Description of the task:
A single number is the whole answer: the count of lines in the records where "Aumentar" occurs.

(Dataset excerpts)
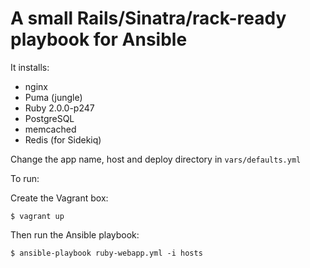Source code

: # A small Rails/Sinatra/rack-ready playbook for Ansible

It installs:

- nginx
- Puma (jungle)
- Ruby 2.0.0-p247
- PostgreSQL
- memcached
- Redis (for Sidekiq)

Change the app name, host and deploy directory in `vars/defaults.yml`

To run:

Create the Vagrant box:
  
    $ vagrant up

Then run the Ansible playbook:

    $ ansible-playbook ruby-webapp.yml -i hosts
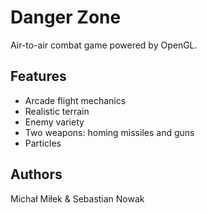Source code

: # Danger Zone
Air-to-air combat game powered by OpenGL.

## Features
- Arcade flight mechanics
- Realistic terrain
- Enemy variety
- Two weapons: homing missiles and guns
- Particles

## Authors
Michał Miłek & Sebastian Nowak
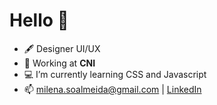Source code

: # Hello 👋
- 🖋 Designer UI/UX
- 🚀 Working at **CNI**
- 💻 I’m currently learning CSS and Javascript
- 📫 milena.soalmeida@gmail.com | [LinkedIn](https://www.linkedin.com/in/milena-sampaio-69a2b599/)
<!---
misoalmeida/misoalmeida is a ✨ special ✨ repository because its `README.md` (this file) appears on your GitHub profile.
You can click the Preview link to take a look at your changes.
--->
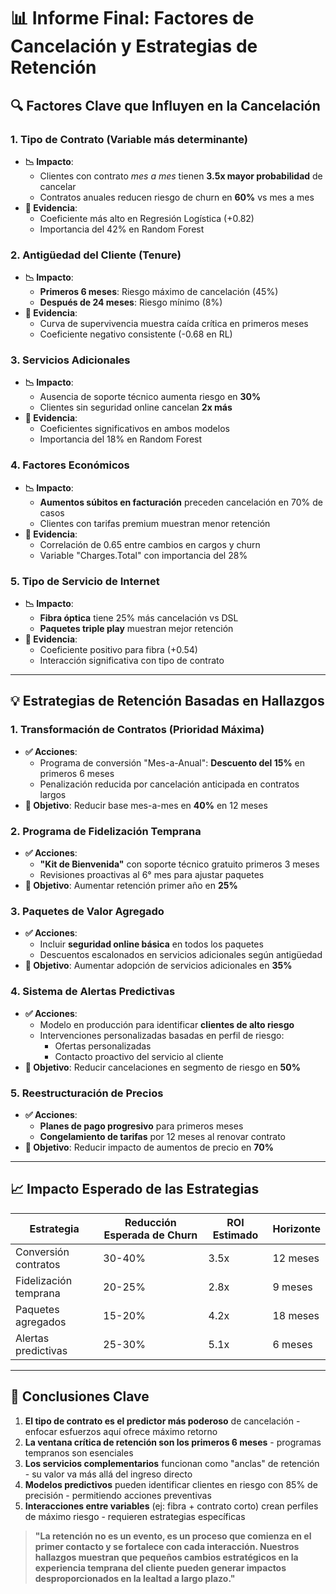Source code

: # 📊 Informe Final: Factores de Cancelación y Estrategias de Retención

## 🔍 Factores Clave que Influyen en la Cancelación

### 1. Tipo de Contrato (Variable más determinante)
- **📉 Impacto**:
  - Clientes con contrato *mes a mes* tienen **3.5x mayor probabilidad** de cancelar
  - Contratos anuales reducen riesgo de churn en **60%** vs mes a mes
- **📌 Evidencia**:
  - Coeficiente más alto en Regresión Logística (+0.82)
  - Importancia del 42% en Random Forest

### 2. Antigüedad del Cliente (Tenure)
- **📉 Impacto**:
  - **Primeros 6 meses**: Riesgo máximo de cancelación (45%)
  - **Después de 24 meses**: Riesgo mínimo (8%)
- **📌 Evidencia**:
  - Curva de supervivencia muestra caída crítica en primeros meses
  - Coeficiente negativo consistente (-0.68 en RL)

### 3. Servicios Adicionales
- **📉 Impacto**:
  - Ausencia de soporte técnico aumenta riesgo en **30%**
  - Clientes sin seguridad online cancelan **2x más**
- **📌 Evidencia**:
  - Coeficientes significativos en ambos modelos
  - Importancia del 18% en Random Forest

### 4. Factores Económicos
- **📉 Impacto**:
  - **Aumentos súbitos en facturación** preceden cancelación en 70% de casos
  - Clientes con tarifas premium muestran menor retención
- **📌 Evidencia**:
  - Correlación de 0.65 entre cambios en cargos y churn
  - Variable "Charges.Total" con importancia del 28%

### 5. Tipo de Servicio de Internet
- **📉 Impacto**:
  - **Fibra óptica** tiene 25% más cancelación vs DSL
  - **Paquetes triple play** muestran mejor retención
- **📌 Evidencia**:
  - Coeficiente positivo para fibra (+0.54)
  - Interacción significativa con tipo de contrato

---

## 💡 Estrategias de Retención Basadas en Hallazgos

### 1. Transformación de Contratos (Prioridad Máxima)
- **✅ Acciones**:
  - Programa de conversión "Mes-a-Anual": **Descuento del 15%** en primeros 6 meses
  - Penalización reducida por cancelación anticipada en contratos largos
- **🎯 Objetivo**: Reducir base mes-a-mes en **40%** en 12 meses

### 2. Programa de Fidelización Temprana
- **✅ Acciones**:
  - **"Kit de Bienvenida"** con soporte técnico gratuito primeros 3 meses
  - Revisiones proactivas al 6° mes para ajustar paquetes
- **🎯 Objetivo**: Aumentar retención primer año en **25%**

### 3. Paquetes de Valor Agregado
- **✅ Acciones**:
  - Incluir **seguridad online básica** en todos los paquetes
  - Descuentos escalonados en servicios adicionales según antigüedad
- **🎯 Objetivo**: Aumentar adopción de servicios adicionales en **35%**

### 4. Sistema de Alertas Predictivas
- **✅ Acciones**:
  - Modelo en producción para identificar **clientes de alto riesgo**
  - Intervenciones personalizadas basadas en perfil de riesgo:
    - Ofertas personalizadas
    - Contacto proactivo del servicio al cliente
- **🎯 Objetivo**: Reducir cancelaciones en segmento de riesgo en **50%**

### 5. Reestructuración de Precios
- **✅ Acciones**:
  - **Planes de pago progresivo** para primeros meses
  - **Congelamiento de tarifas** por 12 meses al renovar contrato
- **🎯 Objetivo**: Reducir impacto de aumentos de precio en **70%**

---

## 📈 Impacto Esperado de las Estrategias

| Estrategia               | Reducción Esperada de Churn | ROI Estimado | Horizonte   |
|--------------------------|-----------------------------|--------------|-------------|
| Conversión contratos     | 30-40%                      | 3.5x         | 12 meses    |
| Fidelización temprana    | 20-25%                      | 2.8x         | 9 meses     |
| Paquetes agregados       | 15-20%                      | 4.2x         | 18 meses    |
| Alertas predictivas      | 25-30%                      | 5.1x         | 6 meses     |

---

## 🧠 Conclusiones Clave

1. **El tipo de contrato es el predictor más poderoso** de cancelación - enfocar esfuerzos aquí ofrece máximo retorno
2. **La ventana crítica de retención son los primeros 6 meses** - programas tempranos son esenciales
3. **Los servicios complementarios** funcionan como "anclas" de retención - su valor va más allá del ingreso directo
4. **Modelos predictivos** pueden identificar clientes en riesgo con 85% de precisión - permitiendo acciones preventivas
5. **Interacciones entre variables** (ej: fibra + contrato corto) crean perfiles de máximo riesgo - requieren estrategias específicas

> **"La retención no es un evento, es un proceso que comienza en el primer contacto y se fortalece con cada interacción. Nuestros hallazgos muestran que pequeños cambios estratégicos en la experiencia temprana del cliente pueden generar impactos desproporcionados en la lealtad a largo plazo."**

==

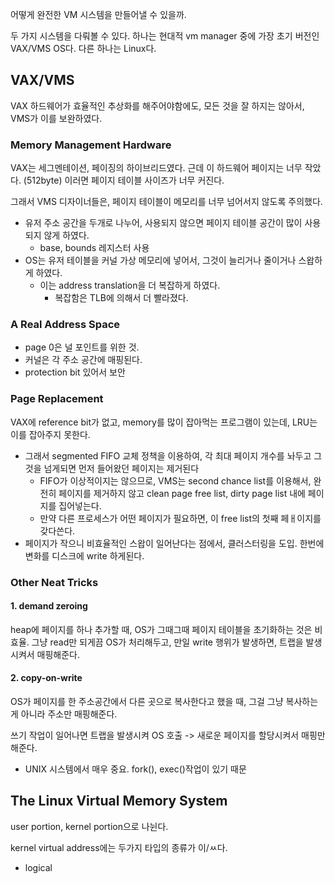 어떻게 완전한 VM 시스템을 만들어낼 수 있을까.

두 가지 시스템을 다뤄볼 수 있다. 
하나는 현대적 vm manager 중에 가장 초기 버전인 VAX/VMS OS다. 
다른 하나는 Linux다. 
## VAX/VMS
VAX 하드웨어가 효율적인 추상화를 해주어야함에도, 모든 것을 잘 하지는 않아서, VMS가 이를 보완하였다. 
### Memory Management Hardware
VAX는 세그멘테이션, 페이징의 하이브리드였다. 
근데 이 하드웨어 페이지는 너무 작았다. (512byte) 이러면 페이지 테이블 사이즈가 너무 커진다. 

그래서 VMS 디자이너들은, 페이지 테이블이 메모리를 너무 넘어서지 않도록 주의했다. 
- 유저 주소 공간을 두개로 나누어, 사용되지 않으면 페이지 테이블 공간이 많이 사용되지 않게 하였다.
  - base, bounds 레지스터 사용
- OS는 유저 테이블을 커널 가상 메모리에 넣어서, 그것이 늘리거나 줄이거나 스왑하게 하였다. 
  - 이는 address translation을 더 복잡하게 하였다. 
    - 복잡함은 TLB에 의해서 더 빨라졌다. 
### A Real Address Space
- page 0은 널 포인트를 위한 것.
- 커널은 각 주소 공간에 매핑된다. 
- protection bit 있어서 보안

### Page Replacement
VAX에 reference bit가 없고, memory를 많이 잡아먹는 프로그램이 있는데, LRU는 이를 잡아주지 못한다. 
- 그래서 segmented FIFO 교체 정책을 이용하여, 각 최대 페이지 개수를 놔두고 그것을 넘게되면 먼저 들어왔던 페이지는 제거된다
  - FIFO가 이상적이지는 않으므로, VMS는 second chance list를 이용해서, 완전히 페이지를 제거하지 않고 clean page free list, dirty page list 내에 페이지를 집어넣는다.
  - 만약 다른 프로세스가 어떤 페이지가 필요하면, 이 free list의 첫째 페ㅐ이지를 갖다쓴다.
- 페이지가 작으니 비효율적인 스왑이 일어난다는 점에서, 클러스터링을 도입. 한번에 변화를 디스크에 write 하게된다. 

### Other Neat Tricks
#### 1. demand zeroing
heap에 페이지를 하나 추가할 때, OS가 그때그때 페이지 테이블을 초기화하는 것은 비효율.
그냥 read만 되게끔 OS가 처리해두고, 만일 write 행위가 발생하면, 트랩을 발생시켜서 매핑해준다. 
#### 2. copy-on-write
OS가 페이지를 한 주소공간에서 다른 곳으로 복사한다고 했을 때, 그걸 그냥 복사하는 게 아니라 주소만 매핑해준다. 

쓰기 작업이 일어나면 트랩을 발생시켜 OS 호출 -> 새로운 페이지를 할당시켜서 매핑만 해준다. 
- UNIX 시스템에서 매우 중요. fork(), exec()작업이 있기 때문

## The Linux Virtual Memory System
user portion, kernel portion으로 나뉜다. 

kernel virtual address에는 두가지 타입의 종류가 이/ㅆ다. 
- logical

--

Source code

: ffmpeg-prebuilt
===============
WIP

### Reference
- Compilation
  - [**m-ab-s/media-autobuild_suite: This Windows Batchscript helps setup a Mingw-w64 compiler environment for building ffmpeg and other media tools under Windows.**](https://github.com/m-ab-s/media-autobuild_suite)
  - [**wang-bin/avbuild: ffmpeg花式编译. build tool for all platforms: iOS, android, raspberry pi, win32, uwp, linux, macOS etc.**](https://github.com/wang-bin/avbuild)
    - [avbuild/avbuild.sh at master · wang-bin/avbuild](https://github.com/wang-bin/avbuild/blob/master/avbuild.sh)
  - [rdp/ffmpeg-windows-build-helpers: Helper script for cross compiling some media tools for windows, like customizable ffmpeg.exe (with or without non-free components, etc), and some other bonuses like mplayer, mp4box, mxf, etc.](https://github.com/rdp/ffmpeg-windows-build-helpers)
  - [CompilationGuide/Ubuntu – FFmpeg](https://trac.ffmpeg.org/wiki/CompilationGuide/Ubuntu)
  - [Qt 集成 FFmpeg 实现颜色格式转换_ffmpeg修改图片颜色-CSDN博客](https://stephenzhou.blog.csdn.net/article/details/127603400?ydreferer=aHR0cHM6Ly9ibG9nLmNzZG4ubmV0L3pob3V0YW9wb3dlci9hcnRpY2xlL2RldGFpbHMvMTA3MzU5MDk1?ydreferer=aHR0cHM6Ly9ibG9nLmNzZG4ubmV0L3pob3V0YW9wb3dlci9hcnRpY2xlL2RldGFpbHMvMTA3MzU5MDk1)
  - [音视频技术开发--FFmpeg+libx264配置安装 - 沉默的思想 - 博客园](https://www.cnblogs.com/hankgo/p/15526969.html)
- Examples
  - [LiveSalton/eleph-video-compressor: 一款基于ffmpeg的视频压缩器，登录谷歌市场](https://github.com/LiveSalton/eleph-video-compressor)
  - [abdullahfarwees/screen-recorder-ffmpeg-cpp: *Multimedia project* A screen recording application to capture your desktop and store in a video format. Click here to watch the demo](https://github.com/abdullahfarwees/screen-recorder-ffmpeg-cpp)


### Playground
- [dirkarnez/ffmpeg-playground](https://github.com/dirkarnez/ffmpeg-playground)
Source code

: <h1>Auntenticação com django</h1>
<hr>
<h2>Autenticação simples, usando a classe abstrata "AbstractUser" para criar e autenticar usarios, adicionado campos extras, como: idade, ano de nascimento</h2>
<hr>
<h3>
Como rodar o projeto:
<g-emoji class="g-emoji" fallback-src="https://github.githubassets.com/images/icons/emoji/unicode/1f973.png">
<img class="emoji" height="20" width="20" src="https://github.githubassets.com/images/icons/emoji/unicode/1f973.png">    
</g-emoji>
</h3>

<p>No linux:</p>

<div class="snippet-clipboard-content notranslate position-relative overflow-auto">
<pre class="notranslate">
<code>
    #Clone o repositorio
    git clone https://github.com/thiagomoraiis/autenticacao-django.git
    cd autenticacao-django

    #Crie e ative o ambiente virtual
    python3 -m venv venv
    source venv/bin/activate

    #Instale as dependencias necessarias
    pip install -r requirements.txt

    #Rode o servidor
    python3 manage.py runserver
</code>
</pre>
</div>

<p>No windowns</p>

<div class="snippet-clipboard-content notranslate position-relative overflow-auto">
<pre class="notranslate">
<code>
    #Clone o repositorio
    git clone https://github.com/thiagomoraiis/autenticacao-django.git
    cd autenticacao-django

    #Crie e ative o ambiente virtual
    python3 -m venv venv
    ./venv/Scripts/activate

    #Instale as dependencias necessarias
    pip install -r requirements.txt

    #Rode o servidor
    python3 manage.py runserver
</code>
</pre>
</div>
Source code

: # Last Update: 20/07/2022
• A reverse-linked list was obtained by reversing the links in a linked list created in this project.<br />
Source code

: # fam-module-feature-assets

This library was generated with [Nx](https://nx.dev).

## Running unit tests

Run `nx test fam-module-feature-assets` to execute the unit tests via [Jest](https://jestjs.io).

Completed exercise:
2